学習対象の本文 =>

つのまた糊は特有の臭いを有するが、ゼオライト粉末により、つのまた糊の臭いを効果的に抑制することができる。
さらに石灰を含む場合には、難燃性をより高めることができる。
アルミニウム粉末、銅粉および銀粉の1種または2種以上の組み合わせを含む場合には、高い抗菌性を有する。また、アルミニウム粉末、銅粉および銀粉は、ゼオライト粉末とホウ酸またはホウ酸塩とを全体に分散させやすく、難燃効果を高めることができる。
難燃化対象の例としては、木材、紙材、発泡樹脂、ゴム材などが挙げられる。木材は、床材や天井板、構造体、合板など用途を問わない。難燃剤組成物は、着色剤、防黴剤、防虫剤などの添加剤を含んでいてもよい。
【実施例0012】
〔実施例1〕
45℃の湯61質量部に、つのまた糊3質量部と、ホウ酸18質量部と、ゼオライト粉末18質量部とを添加し、電動ミキサーにより混合し、実施例1の難燃剤組成物を製造した。つのまた糊は、市販のつのまた糊(村樫石灰工業株式会社製)を用いた。ゼオライト粉末には、粒径50μm以下のものを用いた。
〔実施例2〕
45℃の湯60質量部に、つのまた糊3質量部と、ホウ酸18質量部と、銅粉末1質量部と、ゼオライト粉末18質量部とを添加し、電動ミキサーにより混合し、実施例2の難燃剤組成物を製造した。銅粉末以外の材料には、実施例1と同じものを用いた。
〔実施例3〕
45℃の湯57質量部に、つのまた糊3質量部と、ホウ酸18質量部と、銅粉末1質量部と、ゼオライト粉末18質量部と、石灰3質量部とを添加し、電動ミキサーにより混合し、実施例3の難燃剤組成物を製造した。銅粉末および石灰以外の材料には、実施例1と同じものを用いた。
【0013】
〔比較例1〕
以下の配合により、比較例1の難燃剤組成物を製造した。各材料には、実施例3と同じものを用いた。
45℃の湯57質量部に、つのまた糊3質量部と、ホウ酸18質量部と、銅粉末1質量部と、石灰3質量部とを添加し、電動ミキサーにより混合し、比較例1の難燃剤組成物を製造した。
〔比較例2〕
以下の配合により、比較例2の難燃剤組成物を製造した。エマルション形接着剤を除く各材料には、実施例1と同じものを用いた。
45℃の湯60質量部に、アクリル共重合樹脂系エマルション形接着剤(商品名「ボンド スーパージョイントXホワイト」、コニシ株式会社製)3質量部と、ホウ酸18質量部と、銅粉末1質量部と、ゼオライト粉末18質量部とを添加し、電動ミキサーにより混合し、比較例2の難燃剤組成物を製造した。
【0014】
実施例1~3および比較例1、2の難燃剤組成物を密閉容器に入れ、撹拌後の難燃剤組成物に10cm×10cmのコピー用紙を浸漬させた。浸漬させたコピー用紙を密閉容器から取り出し、自然乾燥させた後、約1200℃のバーナーで1分間加熱した。その結果、いずれも黒く炭化したものの、炎は上がらなかった。

作業指示 => 難燃剤組成物についての本文から、「つのまた糊は特有の臭いを有す」を含む語句で始まり「した。銅粉末以外の材料には、実施例1と同じものを用いた。」で終わる部分を、一字も変えずに書き写しなさい。

演習用資料 =>
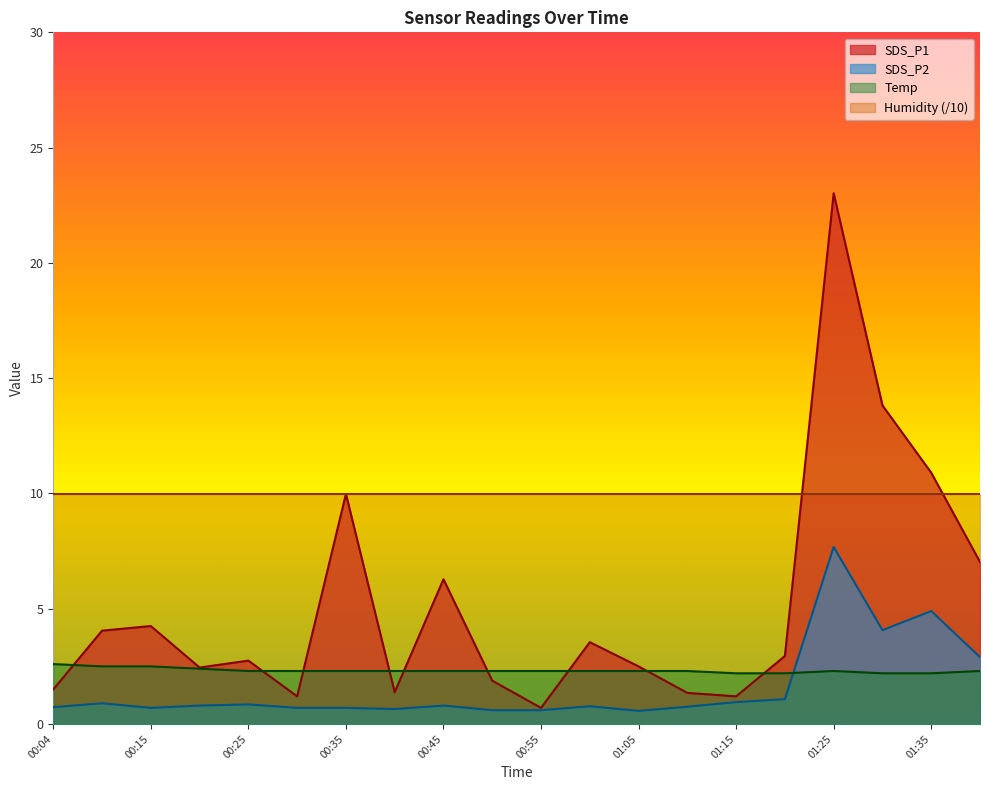

Rank the categories by Temp value from highest to lowest.

00:04, 00:09, 00:15, 00:20, 00:25, 00:30, 00:35, 00:40, 00:45, 00:50, 00:55, 01:00, 01:05, 01:10, 01:25, 01:40, 01:15, 01:20, 01:30, 01:35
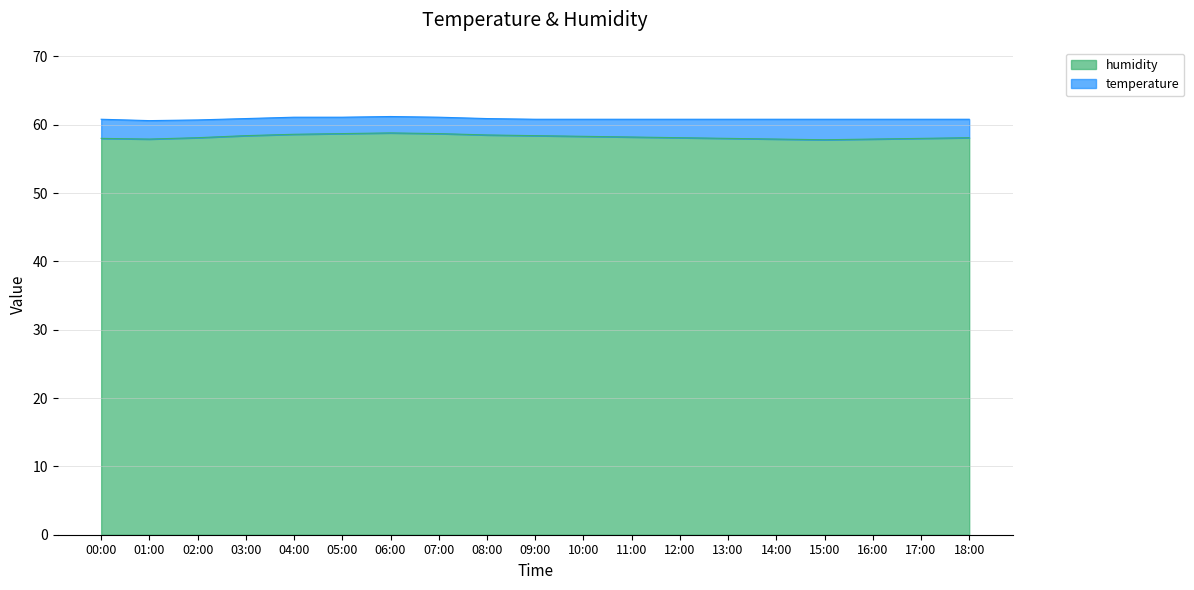

What is the average value?

58.2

本問の解答 =>
つのまた糊は特有の臭いを有するが、ゼオライト粉末により、つのまた糊の臭いを効果的に抑制することができる。
さらに石灰を含む場合には、難燃性をより高めることができる。
アルミニウム粉末、銅粉および銀粉の1種または2種以上の組み合わせを含む場合には、高い抗菌性を有する。また、アルミニウム粉末、銅粉および銀粉は、ゼオライト粉末とホウ酸またはホウ酸塩とを全体に分散させやすく、難燃効果を高めることができる。
難燃化対象の例としては、木材、紙材、発泡樹脂、ゴム材などが挙げられる。木材は、床材や天井板、構造体、合板など用途を問わない。難燃剤組成物は、着色剤、防黴剤、防虫剤などの添加剤を含んでいてもよい。
【実施例0012】
〔実施例1〕
45℃の湯61質量部に、つのまた糊3質量部と、ホウ酸18質量部と、ゼオライト粉末18質量部とを添加し、電動ミキサーにより混合し、実施例1の難燃剤組成物を製造した。つのまた糊は、市販のつのまた糊(村樫石灰工業株式会社製)を用いた。ゼオライト粉末には、粒径50μm以下のものを用いた。
〔実施例2〕
45℃の湯60質量部に、つのまた糊3質量部と、ホウ酸18質量部と、銅粉末1質量部と、ゼオライト粉末18質量部とを添加し、電動ミキサーにより混合し、実施例2の難燃剤組成物を製造した。銅粉末以外の材料には、実施例1と同じものを用いた。